Lectura quincenal

junio 27, 2013
El último pasajero

Manuel Loureiro


I

Buque Pass of Ballaster
En algún lugar del Atlántico Norte
28 de agosto de 1939
04.57 a.m.

A seiscientas millas de la costa de Irlanda, la noche era negra como el fondo de una mina y se confundía con el mar calmo y opaco propio de aquella época. Entonces, la niebla llegó de golpe, y todo empezó a suceder.
Tom McBride sintió cómo se le formaba un nudo en la garganta mientras trataba de perforar la bruma con la mirada. Escupió por encima de la borda arrebujándose un poco más en su chaquetón con insignias de capitán. Hacía casi veinticuatro horas que estaban metidos en aquella masa esponjosa y la humedad se colaba hasta en el último rincón del Pass of Ballaster.

—No lo entiendo —murmuró en voz baja—. Niebla en pleno mes de agosto y en esta condenada latitud...

Refunfuñando, estiró su mano hacia la izquierda, sin apartar la mirada del horizonte, que en aquel instante estaba a tan sólo tres o cuatro metros de distancia. Cogió la taza de café que estaba apoyada sobre la astillada mesa de navegación y le dio un trago. Casi al instante se arrepintió de haberlo hecho.

Estaba frío, como todo a bordo. Nada duraba caliente más de diez o quince minutos desde que se habían visto envueltos en aquella espesa bruma amarillenta. «Por lo menos no hay demasiado oleaje —pensó al tiempo que, con un gesto de asco, escupía el café de vuelta a la taza—. Una tormenta es lo último que necesitamos.»

McBride sabía de qué hablaba. El Pass of Ballaster ya había pasado sus mejores años. Botado a principios del siglo xx, el buque carbonero, de algo más de cinco mil toneladas, estaba cubierto por una gruesa capa de herrumbre en toda la superestructura. Aunque eso tampoco importaba demasiado, ya que el óxido estaba casi oculto por el polvillo negruzco y pegajoso de la carga de carbón que siempre se apilaba en las bodegas.
También lucía una enorme cicatriz en un costado, un recuerdo de un práctico inexperto a los mandos de un remolcador que había calculado mal las distancias en el puerto de Halifax. El Pass of Ballaster era un barco condenado al desguace que seguía navegando por pura suerte.

«Sí —pensó McBride desabrochándose el botón superior de la chaqueta—, no creo que hagamos muchos más viajes a bordo de ti, vieja amiga. Quizá uno o dos más. Quién sabe...»

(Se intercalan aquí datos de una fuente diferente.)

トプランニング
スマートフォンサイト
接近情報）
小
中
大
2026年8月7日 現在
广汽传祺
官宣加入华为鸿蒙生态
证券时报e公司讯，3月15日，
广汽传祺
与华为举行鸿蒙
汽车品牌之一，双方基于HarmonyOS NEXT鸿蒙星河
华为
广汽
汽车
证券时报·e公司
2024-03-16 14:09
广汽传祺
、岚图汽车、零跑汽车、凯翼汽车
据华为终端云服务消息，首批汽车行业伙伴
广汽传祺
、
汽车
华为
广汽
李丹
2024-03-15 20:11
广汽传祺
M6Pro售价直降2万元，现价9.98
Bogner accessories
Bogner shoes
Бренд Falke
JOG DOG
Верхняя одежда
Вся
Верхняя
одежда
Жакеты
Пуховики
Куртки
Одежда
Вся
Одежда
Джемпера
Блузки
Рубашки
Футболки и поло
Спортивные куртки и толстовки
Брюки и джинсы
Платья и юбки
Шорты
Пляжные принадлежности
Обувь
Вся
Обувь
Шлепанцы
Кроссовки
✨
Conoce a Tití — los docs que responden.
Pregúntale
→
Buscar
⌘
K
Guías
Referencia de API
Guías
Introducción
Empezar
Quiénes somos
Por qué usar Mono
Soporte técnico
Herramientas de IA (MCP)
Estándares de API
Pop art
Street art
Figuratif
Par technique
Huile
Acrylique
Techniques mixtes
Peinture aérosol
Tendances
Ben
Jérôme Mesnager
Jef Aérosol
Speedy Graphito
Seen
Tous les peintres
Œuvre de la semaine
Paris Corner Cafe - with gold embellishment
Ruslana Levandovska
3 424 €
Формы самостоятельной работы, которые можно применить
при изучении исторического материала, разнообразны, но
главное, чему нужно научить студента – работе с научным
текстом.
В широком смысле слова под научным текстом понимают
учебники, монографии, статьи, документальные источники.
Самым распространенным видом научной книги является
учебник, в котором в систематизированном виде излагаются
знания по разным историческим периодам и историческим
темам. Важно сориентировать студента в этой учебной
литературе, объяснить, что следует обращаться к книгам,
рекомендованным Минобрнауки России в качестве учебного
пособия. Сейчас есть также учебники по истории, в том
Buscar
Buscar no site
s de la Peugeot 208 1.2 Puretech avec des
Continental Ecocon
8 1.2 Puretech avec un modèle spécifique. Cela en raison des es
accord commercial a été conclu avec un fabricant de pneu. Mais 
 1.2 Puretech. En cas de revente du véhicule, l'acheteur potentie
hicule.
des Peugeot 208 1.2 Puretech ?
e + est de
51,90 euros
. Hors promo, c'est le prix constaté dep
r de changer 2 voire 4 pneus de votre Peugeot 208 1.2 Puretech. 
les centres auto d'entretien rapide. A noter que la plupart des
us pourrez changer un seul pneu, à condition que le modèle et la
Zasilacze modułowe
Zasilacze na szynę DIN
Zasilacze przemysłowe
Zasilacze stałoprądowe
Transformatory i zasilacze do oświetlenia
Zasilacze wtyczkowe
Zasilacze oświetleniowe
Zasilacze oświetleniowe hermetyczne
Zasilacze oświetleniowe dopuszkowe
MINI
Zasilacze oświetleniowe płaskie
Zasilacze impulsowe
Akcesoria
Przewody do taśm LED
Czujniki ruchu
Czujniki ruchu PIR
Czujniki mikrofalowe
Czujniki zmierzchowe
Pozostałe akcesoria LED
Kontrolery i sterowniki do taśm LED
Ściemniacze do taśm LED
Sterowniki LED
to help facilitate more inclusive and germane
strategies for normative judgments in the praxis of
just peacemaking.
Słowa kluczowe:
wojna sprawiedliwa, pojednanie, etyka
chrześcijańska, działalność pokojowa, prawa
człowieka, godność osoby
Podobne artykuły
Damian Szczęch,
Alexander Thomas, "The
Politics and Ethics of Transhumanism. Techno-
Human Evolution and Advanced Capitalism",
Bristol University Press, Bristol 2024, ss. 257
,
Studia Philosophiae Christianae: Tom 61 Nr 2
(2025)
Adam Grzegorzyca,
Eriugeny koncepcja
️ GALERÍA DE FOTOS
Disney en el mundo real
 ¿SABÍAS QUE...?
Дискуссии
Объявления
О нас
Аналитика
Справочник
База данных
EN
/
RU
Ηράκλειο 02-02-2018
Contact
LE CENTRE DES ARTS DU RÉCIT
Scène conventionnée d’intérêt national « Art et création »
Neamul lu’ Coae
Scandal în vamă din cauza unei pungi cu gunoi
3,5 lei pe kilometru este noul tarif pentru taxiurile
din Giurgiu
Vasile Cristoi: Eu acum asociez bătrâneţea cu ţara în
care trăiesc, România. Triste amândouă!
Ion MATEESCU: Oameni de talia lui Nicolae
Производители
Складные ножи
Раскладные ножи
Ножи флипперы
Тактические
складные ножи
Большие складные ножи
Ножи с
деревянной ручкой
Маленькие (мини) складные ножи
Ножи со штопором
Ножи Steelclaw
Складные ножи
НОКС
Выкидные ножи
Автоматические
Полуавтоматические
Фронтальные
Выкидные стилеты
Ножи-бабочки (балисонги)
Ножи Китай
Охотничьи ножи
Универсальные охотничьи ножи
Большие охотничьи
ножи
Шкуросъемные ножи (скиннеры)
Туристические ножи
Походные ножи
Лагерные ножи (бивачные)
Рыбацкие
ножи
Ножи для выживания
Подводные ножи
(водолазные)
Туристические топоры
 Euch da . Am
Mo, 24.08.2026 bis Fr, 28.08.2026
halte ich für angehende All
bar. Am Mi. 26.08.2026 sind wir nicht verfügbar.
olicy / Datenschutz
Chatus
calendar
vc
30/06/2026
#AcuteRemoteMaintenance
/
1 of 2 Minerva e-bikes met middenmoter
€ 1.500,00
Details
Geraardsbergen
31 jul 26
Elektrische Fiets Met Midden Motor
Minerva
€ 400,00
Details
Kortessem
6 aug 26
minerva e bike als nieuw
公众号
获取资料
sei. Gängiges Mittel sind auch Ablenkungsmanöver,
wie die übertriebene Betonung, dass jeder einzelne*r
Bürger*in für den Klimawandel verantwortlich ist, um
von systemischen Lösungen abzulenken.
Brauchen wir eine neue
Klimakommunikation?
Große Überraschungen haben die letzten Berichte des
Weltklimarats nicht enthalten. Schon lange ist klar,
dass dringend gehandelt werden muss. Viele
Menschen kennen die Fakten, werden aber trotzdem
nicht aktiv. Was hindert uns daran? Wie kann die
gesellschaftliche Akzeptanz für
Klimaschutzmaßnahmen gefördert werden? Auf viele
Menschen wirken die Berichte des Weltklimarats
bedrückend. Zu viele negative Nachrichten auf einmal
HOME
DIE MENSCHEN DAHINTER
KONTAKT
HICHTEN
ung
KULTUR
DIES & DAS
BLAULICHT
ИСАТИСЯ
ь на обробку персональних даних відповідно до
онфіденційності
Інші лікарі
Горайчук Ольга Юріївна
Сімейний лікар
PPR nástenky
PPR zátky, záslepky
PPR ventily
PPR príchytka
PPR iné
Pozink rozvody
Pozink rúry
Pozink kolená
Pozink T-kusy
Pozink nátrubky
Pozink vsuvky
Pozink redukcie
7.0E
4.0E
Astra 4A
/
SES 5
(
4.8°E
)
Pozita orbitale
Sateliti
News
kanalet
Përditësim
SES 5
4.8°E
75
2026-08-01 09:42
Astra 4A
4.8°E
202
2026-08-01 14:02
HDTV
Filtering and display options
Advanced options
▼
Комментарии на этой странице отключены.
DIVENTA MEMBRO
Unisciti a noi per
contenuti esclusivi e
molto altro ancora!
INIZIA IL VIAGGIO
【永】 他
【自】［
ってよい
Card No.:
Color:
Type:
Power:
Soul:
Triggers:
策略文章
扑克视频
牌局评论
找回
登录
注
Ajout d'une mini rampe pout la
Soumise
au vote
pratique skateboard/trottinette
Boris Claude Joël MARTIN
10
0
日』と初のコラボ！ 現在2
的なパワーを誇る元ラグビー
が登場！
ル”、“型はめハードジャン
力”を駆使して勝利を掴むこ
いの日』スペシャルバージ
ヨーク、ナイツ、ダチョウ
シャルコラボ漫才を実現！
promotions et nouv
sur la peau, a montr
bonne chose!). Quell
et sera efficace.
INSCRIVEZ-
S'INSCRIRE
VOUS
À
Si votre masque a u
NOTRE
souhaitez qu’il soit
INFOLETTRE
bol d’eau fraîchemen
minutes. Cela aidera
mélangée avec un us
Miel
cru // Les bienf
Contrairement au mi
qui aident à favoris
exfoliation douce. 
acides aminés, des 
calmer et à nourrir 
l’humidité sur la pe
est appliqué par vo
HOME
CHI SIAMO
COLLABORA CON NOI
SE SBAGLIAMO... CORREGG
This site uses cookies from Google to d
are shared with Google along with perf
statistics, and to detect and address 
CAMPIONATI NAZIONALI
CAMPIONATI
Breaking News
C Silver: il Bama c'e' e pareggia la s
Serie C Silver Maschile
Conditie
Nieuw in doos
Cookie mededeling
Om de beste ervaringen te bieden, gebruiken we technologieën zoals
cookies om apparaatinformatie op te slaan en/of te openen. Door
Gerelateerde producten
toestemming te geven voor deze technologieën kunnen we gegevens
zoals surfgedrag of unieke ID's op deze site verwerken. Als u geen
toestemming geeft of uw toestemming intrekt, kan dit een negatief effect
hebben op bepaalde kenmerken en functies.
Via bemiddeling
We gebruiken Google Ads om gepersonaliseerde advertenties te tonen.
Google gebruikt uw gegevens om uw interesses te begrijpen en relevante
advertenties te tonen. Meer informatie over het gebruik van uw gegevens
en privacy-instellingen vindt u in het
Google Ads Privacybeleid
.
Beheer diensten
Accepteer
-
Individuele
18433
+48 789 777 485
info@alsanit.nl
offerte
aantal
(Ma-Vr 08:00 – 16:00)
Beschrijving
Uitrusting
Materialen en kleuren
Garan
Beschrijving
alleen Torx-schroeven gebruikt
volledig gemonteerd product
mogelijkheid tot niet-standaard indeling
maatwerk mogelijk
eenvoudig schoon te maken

McBride siempre pensaba en su barco como una vieja dama que, despojada de su belleza y de sus oropeles, trata032- ba demantener hasta el final unamustia dignidad. En aquel momento consumía sus últimos años como transporte carbonero entre Boston y Bristol.

Todos a bordo eran conscientes de que le quedaban pocos viajes. El Pass of Ballaster ya era demasiado viejo, las reparaciones eran cada vez más costosas, y, sobre todo, el mercado del carbón estaba prácticamente acabado. Tan sólo era cuestión de tiempo que los propietarios del buque se decidiesen a retirarlo de la circulación.

El trayecto de ida, en lastre, había sido perfecto, con un tiempo veraniego que había invitado a los marineros a pasearse con el torso desnudo sobre la cubierta. El embarque en Boston había tenido lugar sin problemas, dejando aparte los rumores sobre una inminente guerra. Y, finalmente, cuatro días antes habían emprendido el camino de vuelta. Aquél tenía que haber sido un viaje como cualquier otro.

Hasta que tropezaron con aquel condenado banco de niebla.

En primer lugar, la radio se había quedado muda. Pese a que el oficial de comunicaciones la había revisado de arriba abajo y juraba que todo estaba en orden, simplemente había dejado de funcionar. Tan sólo rechinaba la estática, con un latido sordo de fondo, un tac-tac-tac seco que se repetía de manera aleatoria, a veces cada pocos minutos.

En otras ocasiones, la radio se quedaba en silencio durante horas, hasta que de golpe, como si recordase que el Pass of Ballaster todavía estaba allí, lanzaba de nuevo una serie de chasquidos sordos y regulares, como un carnicero maníaco dando machetazos sobre el tajo. Y, luego, silencio otra vez.

Además, estaba el frío. Era normal que hiciese algo de fresco dentro de un banco de niebla, por supuesto, pero aquello era distinto. Era un frío intenso que formaba nubes de vaho helado cada vez que alguien respiraba en el exterior y que a cada jadeo parecía querer arrancarte un pedazo de pulmón.

Y, por si fuera poco, desde hacía seis horas tenían un problema con la brújula.